# ASSIGNMENT:
An exact copy of the lines of the listing below between the "Table 7. Coe" line and the "Table A2. After" line, both included, is the whole answer; please omit the pictures.

-------- SUPPLIED INFORMATION --------

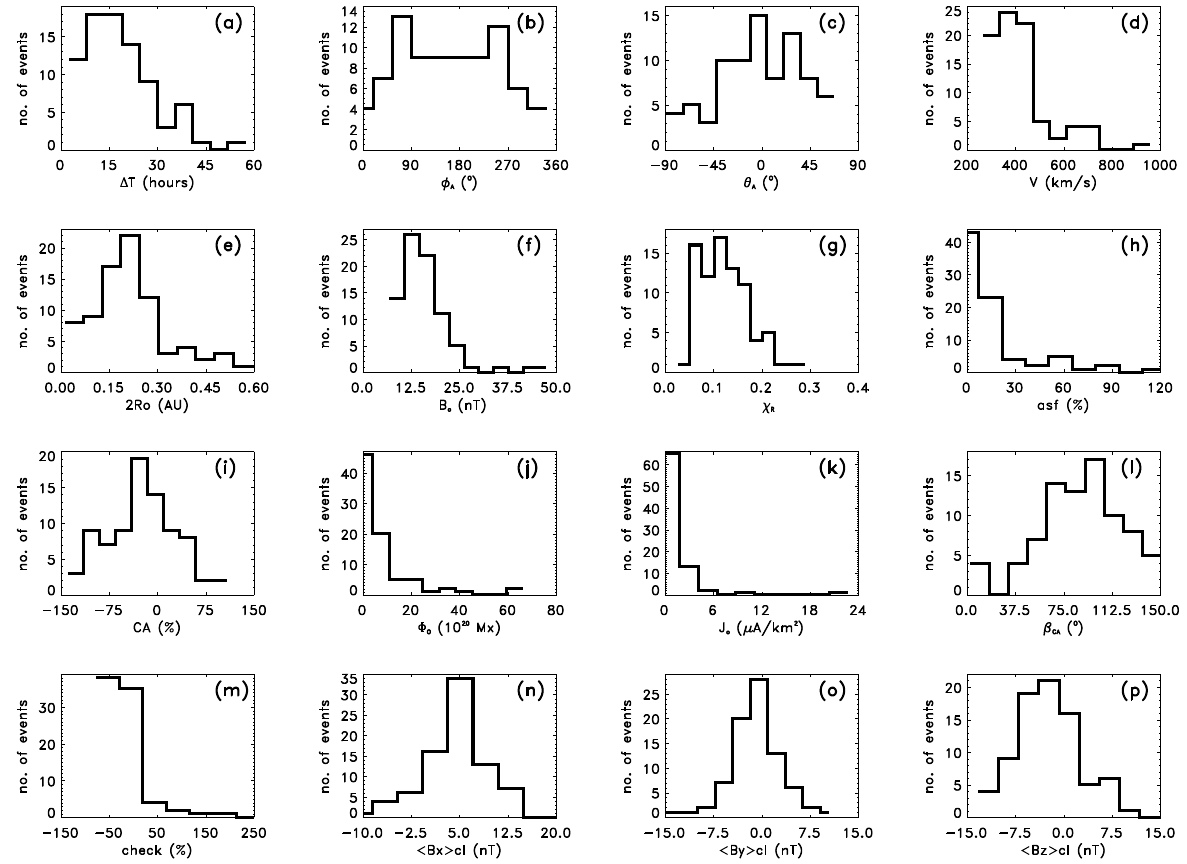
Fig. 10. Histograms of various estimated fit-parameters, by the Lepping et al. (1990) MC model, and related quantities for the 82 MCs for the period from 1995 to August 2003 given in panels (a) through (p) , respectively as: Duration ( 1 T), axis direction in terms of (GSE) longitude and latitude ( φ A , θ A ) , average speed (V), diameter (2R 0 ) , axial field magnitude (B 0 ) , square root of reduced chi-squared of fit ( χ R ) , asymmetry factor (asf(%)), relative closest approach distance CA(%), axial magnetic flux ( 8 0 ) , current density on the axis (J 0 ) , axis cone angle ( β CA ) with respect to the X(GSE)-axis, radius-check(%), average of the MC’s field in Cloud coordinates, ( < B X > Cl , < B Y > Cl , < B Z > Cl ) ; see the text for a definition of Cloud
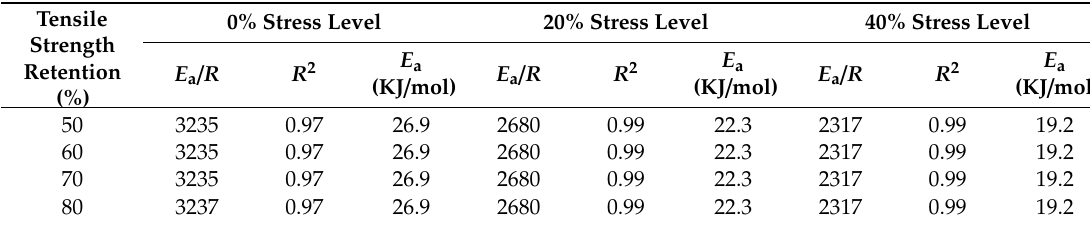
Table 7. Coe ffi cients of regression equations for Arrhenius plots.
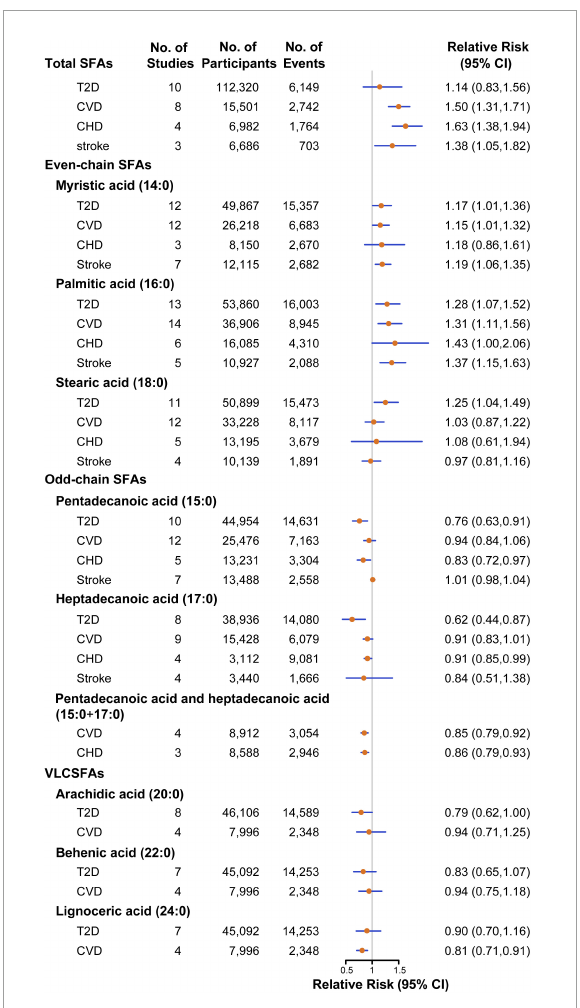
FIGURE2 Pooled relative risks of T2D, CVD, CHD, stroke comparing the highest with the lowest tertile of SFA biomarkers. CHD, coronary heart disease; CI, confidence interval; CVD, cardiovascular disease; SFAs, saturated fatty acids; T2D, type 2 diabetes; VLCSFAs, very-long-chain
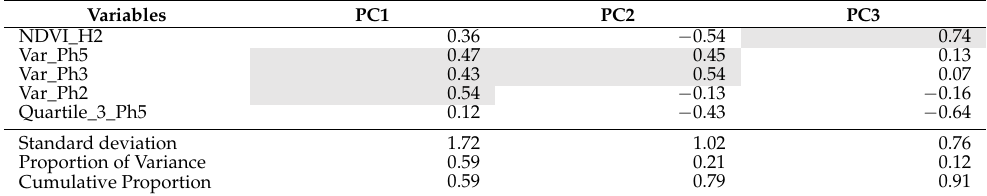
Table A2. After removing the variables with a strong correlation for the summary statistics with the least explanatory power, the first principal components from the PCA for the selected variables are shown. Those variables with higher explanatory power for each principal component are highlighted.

--------
-------- SUPPLIED INFORMATION --------

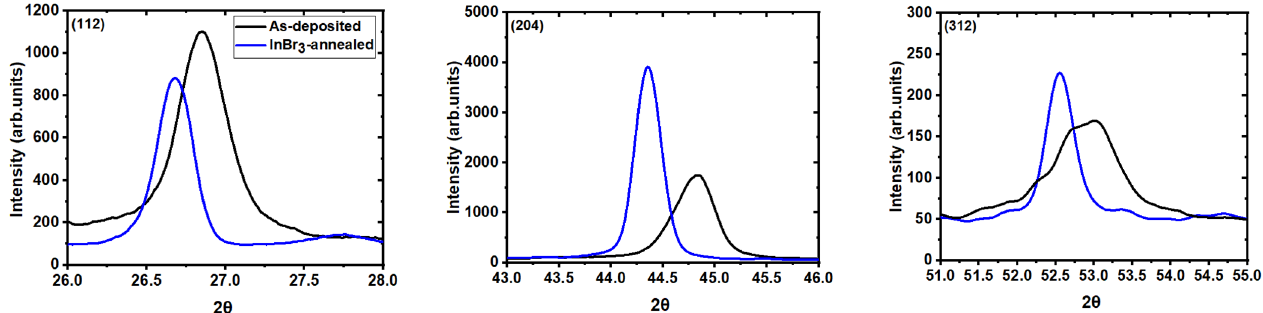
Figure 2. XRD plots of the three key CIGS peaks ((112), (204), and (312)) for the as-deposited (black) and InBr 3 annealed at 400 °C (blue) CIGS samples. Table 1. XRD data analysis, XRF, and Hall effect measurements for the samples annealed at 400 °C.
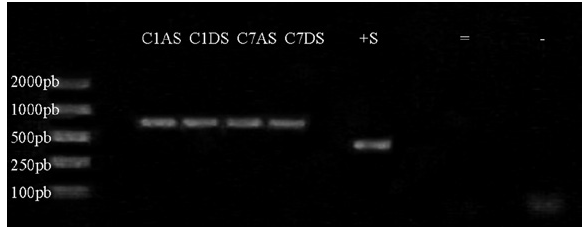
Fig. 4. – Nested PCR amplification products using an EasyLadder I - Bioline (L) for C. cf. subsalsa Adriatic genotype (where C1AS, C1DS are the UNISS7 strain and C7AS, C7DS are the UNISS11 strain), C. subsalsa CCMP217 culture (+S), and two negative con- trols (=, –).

--------

# FINAL ANSWER:
Table 7. Coe ffi cients of regression equations for Arrhenius plots.
FIGURE2 Pooled relative risks of T2D, CVD, CHD, stroke comparing the highest with the lowest tertile of SFA biomarkers. CHD, coronary heart disease; CI, confidence interval; CVD, cardiovascular disease; SFAs, saturated fatty acids; T2D, type 2 diabetes; VLCSFAs, very-long-chain
Table A2. After removing the variables with a strong correlation for the summary statistics with the least explanatory power, the first principal components from the PCA for the selected variables are shown. Those variables with higher explanatory power for each principal component are highlighted.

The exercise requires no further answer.